The new research follows a study published two years ago in the Journal of the American Medical Association that showed clinicians were able to improve the prognosis of DM patients with cardiovascular problems by tailoring their approach with the muscle disease in mind. “It is important to think that this is a DM1 patient, not a patient with a heart problem,” he said.

Dr. Duboc said patients with DM should be treated more aggressively than other patients who may present with the same cardiovascular symptoms because of the greater risks these patients face of sudden death due to arrhythmias. While the use of a prophylactic pacemaker is not widely accepted in treating a general cardiology patient, Dr. Duboc’s work has shown that DM1 patients do better when a pacemaker is implanted before classic clinical symptoms would dictate such a course of treatment.

Size Matters

At IDMC-11, Dr. Duboc discussed another study that was published in the journal Circulation: Cardiovascular Genetics. It found that the size of a DM patient’s genetic mutation—the greater the number of repeats in the RNA—correlates with the severity of the cardiac problems they will experience.

By considering the underlying genetics driving an individual patient’s disease, Dr. Duboc argues that doctors can use this as an indicator of how aggressive an approach to interventions a doctor should consider.

In a separate study, Dr. Duboc examined DM patients who appeared to suffer from Brugada Syndrome, a specific type of ventricular arrhythmia that is a major cause of sudden death. DM1 is associated with risk of sudden ventricular arrhythmia that appears to mimic Brugada Syndrome. Dr. Duboc sought to see if DM1 patients with ventricular arrhythmia suffered from Brugada Syndrome, or if they could be shown to have a different cause of their arrhythmias.

When he compared a group of general cardiac patients with Brugada syndrome with DM1 patients with ventricular arrhythmias similar to those found with the condition, he found that DM1 patients with ventricular arrhythmias had an accumulation of toxic RNA in the nuclei of myocardia cells as a result of the genetic mutation driving DM1.
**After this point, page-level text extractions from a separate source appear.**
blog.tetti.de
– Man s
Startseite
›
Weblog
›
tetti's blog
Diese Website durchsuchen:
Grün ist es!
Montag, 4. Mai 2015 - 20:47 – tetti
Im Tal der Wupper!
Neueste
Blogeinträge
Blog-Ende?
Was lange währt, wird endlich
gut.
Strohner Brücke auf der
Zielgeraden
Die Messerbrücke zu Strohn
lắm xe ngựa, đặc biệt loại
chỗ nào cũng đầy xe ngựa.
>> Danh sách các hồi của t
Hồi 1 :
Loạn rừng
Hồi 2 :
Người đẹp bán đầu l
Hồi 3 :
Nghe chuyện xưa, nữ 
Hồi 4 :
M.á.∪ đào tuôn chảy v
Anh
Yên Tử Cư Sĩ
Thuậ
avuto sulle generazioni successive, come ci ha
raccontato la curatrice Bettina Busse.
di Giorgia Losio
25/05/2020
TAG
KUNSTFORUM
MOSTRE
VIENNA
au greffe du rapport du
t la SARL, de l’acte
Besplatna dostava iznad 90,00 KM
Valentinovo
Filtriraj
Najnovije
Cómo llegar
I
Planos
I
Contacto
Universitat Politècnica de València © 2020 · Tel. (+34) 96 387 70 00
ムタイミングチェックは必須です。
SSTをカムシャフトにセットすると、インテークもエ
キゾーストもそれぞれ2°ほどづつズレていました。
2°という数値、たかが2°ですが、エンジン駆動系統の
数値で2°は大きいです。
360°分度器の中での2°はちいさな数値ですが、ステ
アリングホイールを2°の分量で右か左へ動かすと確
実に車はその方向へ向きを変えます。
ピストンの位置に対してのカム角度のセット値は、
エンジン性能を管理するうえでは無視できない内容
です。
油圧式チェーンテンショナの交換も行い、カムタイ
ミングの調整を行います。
The RNA abnormalities affect the expression of the gene coding the sodium channels (SCN5a) of the heart and can affect the way electrical signals move through the heart and lead to irregular heartbeats. However, the same RNA abnormalities expression was not present in the myocardial cells of the general population patients with Brugada syndrome to explain that irregularity, the SCN5a gene being generally directly mutated in this disease.

“It’s a very elegant example of the collaboration between clinical observation and molecular biology to find new mechanisms implicated in the pathophysiology of the disease,” said Dr. Duboc.

One of the consequences of this finding, according to Dr. Duboc, is that the potential for this type of arrhythmia should provide a warning sign to neurologists who may prescribe DM patients mexiletine, a commonly prescribed drug used to treat myotonia. An effect of mexiletine is that is that it blocks the sodium channels of the heart. As a result, it can induce arrhythmias. If a DM patient already has cardiac involvement from the disease, the neurologist should consult a cardiologist before prescribing because it could exacerbate the problem.

Progress and Promise

Dr. Duboc said that the advances that have been made in the understanding of DM have improved the prognosis for patients through better clinical management of the disease. With the understanding of the molecular mechanism of the disease, the potential for therapies that address the underlying cause of DM is now possible. He said the upcoming IDMC-11 is a chance to bring together a wide range of researchers and clinicians who work on the disease to exchange information and help move toward potential treatments.

“It is very important because it is a specific community working in one disease (or two diseases if you include DM2),” he said of the conference. “It’s very interesting to have all of the specialists of this disease with different talking and working together.”